Dodging the Rain is an innovative “blogazine” out of Galway, Ireland with quality writing and some amazing visuals. If you haven’t seen it yet, visit https://dodgingtherain.wordpress.com. “November Turning” appeared November 1st.

The Creative Writing Department at San Francisco State University recently established the Kay Boyle Poetry of Witness Award. A longtime writing professor at SFSU (and two-time O. Henry Award winner), Boyle was active for many years in Amnesty, while much of her fiction and poetry focused on the need for political awareness. Available to students of SFSU, the award offers a prize of $500. For writing contests open to the general public, see https://pw.org.

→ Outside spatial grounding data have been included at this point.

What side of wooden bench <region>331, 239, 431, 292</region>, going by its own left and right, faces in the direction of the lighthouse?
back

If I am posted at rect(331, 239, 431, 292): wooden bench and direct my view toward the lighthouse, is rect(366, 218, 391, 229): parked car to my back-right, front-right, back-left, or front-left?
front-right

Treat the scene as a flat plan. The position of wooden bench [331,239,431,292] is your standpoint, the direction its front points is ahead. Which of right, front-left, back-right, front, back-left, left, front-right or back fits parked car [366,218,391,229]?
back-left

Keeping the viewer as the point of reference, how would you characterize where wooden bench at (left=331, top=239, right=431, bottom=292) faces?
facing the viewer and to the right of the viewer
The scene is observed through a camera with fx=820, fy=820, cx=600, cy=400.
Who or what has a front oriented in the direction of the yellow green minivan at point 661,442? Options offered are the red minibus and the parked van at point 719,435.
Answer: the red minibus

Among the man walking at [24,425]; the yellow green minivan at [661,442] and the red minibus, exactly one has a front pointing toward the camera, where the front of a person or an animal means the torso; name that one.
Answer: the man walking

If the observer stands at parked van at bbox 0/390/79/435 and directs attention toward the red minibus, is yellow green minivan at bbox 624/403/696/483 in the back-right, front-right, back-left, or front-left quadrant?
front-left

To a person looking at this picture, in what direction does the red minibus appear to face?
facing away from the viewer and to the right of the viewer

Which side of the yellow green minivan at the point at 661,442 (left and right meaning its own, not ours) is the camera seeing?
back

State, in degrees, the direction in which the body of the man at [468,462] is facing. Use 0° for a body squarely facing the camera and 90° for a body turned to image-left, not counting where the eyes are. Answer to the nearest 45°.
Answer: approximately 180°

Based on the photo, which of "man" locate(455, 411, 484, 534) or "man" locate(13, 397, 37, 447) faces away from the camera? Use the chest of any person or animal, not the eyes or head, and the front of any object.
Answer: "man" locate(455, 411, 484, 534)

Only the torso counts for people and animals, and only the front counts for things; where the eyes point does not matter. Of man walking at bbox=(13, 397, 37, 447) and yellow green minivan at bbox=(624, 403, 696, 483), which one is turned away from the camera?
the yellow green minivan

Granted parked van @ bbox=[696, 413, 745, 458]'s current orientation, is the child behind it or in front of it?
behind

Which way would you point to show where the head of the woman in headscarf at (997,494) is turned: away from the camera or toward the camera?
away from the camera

Each of the twenty-two poems in Ted Kooser’s final volume, “At Home” (The Comstock Writers Group, 2017), demonstrates his finely-honed powers of observation. “That Kooser often sees things we do not would be delight enough, but more amazing is exactly what he sees. Nothing escapes him; everything is illuminated,” says the Library Journal. Selections reflect the Nebraska farm life he knew and loved — a squirrel’s nest, a meteor shower, a barn door, a bat, a croquet ball, an owl, a milk jug — and each reveals the universal in the particular. Describing the cracks around an aged croquet ball as “rings on a planet,” he suggests, “…perhaps it is a planet, and not even one of the lesser ones, but something worth our full attention…”  Kooser’s poetry offers nothing less.